Muchos recuerdan los bombardeos de 2014, cuando los separatistas apoyados por Rusia tomaron brevemente la ciudad. “Ahora ocurre lo mismo... pero ahora estamos con niños”, dice Anna Delina, que huyó de Donetsk en 2014.
Tanques en fila
En un campo de Volnovakha, en las afueras de Mariupol, una hilera de cuatro tanques verdes sostiene sus cañones a unos 45 grados. Dos de ellos disparan, sacudiendo ligeramente las máquinas hacia atrás y enviando nubes de humo blanco hacia el cielo.
Los tanques están pintados con la letra “Z” en blanco, un signo táctico destinado a identificar rápidamente las unidades militares y ayudar a las tropas a distinguir a los amigos de los enemigos en combate.
Los tanques con la “Z” se mueven dentro del territorio controlado por Rusia y se cree que son utilizados por las fuerzas rusas.
En medio de la muerte, la alegría del nacimiento
Una enfermera coloca una camiseta a un recién nacido que al principio se inquieta y luego llora a gritos. Es un sonido alegre.

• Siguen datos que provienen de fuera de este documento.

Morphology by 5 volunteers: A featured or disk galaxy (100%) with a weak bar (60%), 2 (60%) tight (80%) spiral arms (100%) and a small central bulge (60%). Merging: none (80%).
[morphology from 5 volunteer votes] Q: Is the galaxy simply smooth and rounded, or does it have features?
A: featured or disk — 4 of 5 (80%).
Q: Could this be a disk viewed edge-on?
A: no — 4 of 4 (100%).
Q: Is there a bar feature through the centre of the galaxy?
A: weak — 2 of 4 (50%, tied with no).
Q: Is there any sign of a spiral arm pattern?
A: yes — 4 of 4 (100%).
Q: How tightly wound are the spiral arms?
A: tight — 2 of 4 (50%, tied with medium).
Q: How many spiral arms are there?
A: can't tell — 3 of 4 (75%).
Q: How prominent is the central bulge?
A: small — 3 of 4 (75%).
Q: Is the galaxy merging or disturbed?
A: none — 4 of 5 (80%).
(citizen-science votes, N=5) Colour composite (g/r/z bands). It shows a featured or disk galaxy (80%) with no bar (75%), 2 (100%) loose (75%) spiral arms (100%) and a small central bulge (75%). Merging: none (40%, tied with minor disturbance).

Los bebés que nacen en un hospital de Mariupol son llevados por tramos de escaleras a una guardería improvisada que también sirve de refugio durante los bombardeos.

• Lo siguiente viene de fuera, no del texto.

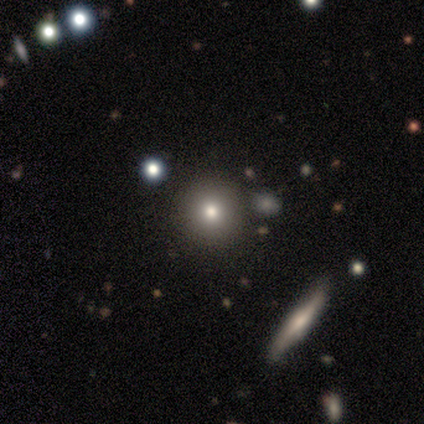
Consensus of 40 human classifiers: Smooth or featured? smooth (72%)
How rounded? round (93%)
Merging? none (82%)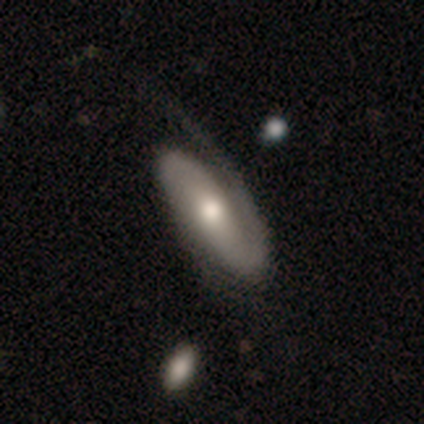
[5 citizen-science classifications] Q: Smooth or featured?
A: featured or disk (100%)
Q: Edge-on disk?
A: no (60%); runner-up: yes (40%)
Q: Bar?
A: no (67%); runner-up: strong (33%)
Q: Spiral arms?
A: yes (100%)
Q: Spiral winding?
A: tight (33%); tied with: medium (33%); loose (33%)
Q: Spiral arm count?
A: 1 (67%); runner-up: 2 (33%)
Q: Bulge size?
A: moderate (100%)
Q: Merging?
A: none (40%); tied with: minor disturbance (40%)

Sentada en el refugio poco iluminado, la nueva madre, Kateryna Suharokova, lucha por controlar sus emociones mientras sostiene a su hijo, Makar. “Estaba ansiosa, ansiosa por dar a luz al bebé en estos momentos”, dice la mujer de 30 años, con la voz temblorosa. “Estoy agradecida a los médicos que ayudaron a este bebé a nacer en estas condiciones. Creo que todo saldrá bien”.
Arriba del sótano, el personal del hospital trabaja para salvar a los heridos del bombardeo. Una mujer que sangra por la boca grita de dolor. La cara de un joven está cenicienta mientras lo llevan en silla de ruedas al hospital. Otro, que no sobrevivió, está cubierto por una fina sábana azul. “¿Necesito decir más?”, dice Oleksandr Balash, jefe del departamento de anestesiología. “Es solo un niño”.